Here $d/c = b/a$, so the equation above is equivalent to:

$$
f = B - bA/a
$$

In [None]:
# TODO: implement interpolation with error
def interpolate_with_error(points):
    pass

## Some additional comments on [interpolation with error](#interpolation-with-error)
Interpolation with error is the basis of Reed-Soloman code. In fact, we have everything needed to describe Reed-Soloman code in full:

- Each instance of a Reed-Soloman code is parameterized by:
    - some finite field $\mathbb{K}$, which induces a polynomial ring \mathbb{K}[x]$.
    - non-negative integers $n, t$ such that $2t < n$. $n$ is the codeword size (each codeword is $n$ field element), and $t$ is the error-correcting capacity
    - $n$ distinct field elements $\alpha_1, \alpha_2, \ldots, \alpha_n \in \mathbb{K}$ 
- The message space is $\mathcal{M} = \mathbb{K}^{n - 2t}$. To encode a message $m = (m_0, m_1, \ldots, m_{n - 2t - 1})$, first define a polynomial $f = m_0 + m_1 x + \ldots + m_{n - 2t - 1}x^{n - 2t - 1} \in \mathbb{K}[x]$, then evaluate $f$ at each of $\alpha_1, \alpha_2, \ldots, \alpha_n$: $f(\vec{\alpha}) = (f(\alpha_1), f(\alpha_2), \ldots, f(\alpha_n)) \in \mathbb{K}^n$. Output $f(\vec{\alpha})$ is the codeword.
- The decoder receives some $\vec{r} = (r_1, r_2, \ldots, r_n) \in \mathbb{K}^n$ as the input. If $\vec{r}$ contains no more than $t$ errors, then applying the "Interpolation with error" algorithm allows the decoder to recover $f$. From here it's trivial to recover the message.

# Binary Goppa Code
Here we provide an incomplete introduction to the Binary Goppa Code with an emphasis on the decoding procedure.

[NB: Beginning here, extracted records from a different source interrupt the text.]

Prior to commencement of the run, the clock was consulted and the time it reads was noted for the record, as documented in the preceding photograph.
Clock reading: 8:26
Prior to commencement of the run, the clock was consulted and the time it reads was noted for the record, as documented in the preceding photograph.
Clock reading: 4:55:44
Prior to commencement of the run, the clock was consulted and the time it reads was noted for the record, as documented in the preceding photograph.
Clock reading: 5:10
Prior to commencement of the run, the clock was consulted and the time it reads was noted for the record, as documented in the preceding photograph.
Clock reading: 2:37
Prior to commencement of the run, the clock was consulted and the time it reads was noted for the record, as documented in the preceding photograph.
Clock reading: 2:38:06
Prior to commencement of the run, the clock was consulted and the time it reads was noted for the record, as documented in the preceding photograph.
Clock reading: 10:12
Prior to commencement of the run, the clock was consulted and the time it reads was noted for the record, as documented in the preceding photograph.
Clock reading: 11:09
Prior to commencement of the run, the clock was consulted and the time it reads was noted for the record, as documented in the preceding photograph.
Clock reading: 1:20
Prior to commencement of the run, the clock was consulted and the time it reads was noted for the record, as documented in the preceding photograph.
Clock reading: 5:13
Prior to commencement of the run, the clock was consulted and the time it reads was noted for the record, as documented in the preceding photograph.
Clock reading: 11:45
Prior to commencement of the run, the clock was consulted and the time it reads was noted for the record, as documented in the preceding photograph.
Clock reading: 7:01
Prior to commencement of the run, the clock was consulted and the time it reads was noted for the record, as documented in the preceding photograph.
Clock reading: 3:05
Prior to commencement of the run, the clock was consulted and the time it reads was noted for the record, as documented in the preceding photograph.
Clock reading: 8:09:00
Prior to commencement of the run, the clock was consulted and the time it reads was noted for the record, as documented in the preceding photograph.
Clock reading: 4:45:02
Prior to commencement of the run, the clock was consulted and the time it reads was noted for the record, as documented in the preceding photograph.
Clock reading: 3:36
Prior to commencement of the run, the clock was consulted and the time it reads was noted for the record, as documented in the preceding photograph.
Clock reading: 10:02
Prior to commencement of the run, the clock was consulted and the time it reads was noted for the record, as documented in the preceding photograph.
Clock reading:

Each instance of a Binary Goppa code is parameterized by:
- Base field $\mathbb{K}$ that contains $\mathbb{F}_2$ ($\mathbb{K}$ is typically $\mathbb{F}_{2^m}$)
- Non-negative integers $n, t$ such that $2t < n$
- $n$ distinct field elements $\alpha_1, \alpha_2, \ldots, \alpha_n$
- An irreducible square-free polynomial $g \in \mathbb{K}[x]$ of degree $t$ such that $g(\alpha_i) \neq 0$ for all $1 \leq i \leq n$, or equivalently $\gcd(A, g) = 1$ where $A = \prod_{i=1}^n (x-\alpha_i)$

Let $A = \prod_{i=1}^n(x - \alpha_i)$, the set of codewords is as follows:

$$
\mathcal{C} = \left\{
    \mathbf{c} = (c_1, c_2, \ldots, c_n) \in \mathbb{F}_2^n 
    \mid \sum_{i=1}^n \frac{c_i A}{x - \alpha_i} \equiv 0 \mod g
\right\}
$$

For the purpose of understanding the classic McEliece cryptosystem, we don't need to know the encoding routine. This is because the Goppa decoding routine actually directly recovers the codeword/error.